How many lines in the records below contain the word "wastebasket"? Give only the number.

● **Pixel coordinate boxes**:
○ ○ ○ ○ ○

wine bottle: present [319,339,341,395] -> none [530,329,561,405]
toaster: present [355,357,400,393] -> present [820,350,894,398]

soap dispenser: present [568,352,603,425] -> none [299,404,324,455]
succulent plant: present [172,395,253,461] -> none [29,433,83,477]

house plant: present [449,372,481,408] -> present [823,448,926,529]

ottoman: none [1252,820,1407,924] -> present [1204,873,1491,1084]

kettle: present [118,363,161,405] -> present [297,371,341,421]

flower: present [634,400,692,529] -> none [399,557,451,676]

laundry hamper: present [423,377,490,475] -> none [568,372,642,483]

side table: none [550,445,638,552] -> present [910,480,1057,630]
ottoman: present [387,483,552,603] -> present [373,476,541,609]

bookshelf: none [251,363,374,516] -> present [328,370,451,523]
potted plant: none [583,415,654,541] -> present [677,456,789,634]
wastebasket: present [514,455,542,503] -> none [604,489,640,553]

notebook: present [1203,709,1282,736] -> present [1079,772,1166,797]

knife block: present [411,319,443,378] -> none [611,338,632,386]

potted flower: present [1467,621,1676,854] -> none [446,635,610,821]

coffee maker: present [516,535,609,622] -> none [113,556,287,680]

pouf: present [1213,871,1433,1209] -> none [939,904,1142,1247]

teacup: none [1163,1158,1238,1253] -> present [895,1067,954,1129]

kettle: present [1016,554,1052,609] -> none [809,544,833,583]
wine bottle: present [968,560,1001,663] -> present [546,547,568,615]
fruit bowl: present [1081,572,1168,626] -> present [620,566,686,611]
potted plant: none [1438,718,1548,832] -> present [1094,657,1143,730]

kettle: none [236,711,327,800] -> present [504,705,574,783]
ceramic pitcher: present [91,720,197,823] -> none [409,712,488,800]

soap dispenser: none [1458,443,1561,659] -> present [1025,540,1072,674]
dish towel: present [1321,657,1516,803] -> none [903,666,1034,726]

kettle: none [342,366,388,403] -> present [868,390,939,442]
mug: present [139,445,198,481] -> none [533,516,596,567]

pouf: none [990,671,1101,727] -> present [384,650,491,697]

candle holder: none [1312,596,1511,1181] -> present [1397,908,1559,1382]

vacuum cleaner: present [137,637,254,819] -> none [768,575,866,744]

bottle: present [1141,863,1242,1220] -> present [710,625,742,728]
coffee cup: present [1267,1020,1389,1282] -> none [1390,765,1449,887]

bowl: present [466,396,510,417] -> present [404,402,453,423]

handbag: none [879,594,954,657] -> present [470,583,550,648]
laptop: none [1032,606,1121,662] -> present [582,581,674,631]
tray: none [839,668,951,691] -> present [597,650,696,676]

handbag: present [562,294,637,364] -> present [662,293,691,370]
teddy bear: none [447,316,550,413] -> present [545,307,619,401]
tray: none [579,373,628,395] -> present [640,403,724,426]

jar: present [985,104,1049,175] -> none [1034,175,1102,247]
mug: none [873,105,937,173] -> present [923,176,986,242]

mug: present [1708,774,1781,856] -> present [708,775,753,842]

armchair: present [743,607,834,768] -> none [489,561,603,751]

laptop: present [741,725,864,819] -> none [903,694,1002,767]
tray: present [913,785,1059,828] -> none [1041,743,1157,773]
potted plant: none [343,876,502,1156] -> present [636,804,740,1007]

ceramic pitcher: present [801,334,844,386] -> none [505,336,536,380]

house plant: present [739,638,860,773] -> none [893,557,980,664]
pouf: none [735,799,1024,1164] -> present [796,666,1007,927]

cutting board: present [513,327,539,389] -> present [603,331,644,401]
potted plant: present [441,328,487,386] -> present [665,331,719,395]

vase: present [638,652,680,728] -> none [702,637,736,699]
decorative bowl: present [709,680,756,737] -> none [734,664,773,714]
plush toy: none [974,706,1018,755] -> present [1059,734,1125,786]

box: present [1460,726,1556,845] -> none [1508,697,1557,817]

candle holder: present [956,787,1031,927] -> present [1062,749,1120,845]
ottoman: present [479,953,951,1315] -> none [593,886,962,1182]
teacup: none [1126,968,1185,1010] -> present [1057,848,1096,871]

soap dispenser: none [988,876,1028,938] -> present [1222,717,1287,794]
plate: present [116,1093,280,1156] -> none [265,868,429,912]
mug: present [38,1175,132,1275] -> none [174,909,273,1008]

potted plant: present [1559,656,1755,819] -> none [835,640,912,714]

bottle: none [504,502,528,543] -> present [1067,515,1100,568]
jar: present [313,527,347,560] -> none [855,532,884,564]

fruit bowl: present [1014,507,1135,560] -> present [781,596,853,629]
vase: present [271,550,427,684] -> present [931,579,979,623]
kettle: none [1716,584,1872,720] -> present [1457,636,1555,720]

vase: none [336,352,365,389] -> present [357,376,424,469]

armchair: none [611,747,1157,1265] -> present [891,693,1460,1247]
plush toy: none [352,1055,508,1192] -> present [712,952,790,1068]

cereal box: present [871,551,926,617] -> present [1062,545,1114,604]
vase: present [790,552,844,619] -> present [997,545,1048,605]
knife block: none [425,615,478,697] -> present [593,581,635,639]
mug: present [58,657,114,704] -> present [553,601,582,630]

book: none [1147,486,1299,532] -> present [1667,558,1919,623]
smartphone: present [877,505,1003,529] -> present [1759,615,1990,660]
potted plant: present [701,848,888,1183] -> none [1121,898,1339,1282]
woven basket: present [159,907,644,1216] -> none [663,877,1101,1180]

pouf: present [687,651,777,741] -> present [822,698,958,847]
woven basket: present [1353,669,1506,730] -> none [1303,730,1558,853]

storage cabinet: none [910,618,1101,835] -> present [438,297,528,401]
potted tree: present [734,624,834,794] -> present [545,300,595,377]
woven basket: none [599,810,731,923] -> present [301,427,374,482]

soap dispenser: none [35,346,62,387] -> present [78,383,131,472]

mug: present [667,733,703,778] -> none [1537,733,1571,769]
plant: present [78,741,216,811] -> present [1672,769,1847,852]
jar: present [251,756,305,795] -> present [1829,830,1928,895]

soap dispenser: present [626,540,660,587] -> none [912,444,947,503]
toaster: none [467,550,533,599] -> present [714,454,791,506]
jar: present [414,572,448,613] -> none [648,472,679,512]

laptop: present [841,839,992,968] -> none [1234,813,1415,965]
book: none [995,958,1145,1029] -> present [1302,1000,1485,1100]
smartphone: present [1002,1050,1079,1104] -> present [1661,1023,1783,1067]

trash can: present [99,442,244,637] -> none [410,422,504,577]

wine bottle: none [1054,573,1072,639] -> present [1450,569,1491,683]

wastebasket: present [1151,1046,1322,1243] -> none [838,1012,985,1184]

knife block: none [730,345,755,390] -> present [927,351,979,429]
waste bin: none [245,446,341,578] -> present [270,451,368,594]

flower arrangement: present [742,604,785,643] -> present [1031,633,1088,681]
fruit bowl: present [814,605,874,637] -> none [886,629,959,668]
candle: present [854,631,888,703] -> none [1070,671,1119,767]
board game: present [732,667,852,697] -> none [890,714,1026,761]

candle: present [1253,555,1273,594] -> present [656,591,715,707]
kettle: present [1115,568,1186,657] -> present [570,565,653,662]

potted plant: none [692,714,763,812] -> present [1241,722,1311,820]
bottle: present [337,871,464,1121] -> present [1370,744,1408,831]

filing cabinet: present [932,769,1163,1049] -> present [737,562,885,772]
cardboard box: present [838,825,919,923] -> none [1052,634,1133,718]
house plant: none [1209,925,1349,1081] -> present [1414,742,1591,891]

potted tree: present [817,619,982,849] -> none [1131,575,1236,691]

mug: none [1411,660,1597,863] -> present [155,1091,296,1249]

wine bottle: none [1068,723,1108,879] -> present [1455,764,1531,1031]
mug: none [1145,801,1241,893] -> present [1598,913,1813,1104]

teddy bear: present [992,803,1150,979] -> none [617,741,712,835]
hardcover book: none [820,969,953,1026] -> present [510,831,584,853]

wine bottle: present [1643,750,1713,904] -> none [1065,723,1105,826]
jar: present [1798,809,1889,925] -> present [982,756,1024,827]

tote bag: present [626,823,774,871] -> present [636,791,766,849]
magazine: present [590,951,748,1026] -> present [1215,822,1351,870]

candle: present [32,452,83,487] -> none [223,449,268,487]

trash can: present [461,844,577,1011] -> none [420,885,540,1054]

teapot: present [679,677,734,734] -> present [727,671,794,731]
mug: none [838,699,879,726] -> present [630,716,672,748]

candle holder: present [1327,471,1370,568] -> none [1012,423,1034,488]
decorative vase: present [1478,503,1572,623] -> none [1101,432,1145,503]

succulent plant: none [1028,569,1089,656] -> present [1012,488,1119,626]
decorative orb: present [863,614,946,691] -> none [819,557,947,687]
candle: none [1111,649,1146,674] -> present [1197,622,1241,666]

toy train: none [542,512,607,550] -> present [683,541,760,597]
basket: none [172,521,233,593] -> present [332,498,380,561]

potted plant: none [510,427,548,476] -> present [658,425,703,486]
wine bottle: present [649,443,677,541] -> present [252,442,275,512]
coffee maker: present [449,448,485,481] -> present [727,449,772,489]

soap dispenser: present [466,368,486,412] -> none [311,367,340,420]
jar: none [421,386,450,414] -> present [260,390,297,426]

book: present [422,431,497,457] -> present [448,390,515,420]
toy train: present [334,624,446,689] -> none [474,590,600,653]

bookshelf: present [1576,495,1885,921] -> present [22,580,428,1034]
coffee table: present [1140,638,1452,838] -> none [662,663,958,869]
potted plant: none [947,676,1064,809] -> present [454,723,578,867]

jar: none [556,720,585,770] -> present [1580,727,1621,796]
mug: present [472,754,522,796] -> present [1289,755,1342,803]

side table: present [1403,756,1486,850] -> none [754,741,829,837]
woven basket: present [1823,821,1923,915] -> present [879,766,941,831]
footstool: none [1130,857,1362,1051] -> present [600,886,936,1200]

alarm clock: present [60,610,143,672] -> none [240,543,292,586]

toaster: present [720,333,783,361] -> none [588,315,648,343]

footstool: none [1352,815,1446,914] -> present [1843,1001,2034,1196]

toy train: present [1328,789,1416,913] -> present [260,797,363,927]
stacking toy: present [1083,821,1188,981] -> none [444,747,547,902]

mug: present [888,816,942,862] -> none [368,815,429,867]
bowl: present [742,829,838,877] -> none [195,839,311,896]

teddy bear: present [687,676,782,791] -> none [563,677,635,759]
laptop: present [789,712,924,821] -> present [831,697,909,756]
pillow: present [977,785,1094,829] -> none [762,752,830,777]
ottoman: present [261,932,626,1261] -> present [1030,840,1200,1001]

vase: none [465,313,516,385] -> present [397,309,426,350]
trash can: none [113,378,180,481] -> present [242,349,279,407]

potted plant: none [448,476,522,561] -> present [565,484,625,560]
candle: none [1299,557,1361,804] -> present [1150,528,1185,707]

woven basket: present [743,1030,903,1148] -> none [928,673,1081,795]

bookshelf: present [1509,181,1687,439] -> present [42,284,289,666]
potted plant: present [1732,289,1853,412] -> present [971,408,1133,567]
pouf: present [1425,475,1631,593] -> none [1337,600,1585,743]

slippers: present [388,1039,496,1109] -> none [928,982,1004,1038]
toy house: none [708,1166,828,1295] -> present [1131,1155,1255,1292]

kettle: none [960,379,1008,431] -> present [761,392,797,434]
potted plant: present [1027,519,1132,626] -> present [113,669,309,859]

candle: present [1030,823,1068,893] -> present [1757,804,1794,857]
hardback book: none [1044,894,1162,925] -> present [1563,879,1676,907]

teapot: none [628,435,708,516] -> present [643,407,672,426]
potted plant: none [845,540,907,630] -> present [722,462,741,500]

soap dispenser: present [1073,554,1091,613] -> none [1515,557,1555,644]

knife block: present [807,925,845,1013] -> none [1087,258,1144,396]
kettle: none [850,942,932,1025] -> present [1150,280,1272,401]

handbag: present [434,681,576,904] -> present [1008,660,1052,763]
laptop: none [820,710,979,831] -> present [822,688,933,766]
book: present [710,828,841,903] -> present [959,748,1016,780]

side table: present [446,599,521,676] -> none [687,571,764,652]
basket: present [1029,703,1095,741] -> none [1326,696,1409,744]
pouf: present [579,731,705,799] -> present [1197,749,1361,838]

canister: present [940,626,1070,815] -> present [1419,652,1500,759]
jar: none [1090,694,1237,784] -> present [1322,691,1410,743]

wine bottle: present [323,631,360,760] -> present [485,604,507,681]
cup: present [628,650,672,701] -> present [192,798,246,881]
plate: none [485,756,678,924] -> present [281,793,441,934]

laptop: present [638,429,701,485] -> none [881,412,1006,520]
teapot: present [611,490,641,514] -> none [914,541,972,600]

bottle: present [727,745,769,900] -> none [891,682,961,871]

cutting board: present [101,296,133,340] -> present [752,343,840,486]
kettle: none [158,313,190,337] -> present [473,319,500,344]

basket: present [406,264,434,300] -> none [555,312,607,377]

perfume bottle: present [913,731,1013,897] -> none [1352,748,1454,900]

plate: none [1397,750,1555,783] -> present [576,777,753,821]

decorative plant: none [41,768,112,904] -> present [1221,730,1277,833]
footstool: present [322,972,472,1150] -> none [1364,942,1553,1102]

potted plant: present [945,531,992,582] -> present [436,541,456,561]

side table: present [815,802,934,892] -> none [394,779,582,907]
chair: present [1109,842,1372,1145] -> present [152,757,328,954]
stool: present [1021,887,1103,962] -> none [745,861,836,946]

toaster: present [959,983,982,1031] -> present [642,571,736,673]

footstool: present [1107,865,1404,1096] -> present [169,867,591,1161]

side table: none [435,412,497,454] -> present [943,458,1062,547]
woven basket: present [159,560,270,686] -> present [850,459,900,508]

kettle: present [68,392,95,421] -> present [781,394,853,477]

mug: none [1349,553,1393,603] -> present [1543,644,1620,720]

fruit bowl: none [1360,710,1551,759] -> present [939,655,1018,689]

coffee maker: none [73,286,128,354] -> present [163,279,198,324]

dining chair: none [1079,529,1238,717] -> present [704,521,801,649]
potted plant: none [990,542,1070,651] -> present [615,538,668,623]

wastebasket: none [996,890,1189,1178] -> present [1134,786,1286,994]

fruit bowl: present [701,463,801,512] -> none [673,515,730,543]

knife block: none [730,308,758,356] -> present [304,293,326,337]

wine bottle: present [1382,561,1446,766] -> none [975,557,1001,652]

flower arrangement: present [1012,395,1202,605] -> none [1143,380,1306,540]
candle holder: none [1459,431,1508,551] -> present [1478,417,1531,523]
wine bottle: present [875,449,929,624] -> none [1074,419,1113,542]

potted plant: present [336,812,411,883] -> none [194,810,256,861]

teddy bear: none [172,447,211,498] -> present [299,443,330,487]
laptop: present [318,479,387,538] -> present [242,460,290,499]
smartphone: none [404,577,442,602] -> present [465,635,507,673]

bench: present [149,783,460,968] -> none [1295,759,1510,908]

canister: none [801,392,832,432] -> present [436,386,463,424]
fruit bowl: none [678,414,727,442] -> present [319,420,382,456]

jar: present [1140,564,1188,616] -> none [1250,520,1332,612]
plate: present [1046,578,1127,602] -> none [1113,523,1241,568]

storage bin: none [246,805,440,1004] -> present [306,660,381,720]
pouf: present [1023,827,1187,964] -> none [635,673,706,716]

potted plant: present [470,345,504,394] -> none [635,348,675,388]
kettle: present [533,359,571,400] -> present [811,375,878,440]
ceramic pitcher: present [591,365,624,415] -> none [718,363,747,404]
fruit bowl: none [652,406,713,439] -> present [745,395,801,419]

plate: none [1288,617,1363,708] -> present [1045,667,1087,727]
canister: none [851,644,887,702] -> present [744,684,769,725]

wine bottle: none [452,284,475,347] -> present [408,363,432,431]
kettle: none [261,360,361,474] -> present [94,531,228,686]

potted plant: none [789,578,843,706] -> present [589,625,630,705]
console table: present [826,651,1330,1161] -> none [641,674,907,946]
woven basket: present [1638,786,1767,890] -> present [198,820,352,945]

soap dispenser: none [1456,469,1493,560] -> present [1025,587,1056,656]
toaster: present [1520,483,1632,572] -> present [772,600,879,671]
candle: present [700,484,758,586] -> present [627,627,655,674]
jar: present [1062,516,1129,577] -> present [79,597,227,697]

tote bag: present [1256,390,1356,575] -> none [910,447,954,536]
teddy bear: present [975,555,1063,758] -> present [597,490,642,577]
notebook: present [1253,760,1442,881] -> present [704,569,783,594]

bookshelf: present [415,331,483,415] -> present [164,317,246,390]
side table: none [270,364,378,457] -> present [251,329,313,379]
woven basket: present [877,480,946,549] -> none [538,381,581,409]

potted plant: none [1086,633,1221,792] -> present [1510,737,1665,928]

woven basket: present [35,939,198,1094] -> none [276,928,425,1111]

○ ○ ○ ○ ○

● **Reply to the exercise**: 3